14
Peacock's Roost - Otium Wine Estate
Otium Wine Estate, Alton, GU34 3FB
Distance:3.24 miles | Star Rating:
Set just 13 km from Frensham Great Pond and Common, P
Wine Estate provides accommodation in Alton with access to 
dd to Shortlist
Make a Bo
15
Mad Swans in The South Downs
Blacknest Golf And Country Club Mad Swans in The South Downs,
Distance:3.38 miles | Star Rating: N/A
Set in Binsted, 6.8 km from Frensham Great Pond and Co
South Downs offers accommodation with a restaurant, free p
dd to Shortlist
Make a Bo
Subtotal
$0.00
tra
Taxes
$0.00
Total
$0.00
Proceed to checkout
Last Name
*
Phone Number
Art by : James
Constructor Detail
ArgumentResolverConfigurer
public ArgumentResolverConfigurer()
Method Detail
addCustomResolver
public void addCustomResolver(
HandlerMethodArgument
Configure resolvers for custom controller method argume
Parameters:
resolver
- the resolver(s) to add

--

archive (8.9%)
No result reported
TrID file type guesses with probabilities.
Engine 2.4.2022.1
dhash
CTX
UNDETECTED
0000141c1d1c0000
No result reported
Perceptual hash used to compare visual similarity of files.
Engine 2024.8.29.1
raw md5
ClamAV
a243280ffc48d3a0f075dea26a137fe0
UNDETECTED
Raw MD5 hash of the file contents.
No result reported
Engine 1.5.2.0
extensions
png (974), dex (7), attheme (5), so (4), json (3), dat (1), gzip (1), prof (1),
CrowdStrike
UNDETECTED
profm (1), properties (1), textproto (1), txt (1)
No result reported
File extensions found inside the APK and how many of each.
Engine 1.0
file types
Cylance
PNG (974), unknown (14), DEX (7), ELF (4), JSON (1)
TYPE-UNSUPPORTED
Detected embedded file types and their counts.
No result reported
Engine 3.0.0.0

ASSIGNMENT: Lines with "types": state how many there are in the records, and nothing more.

RESPONSE: 2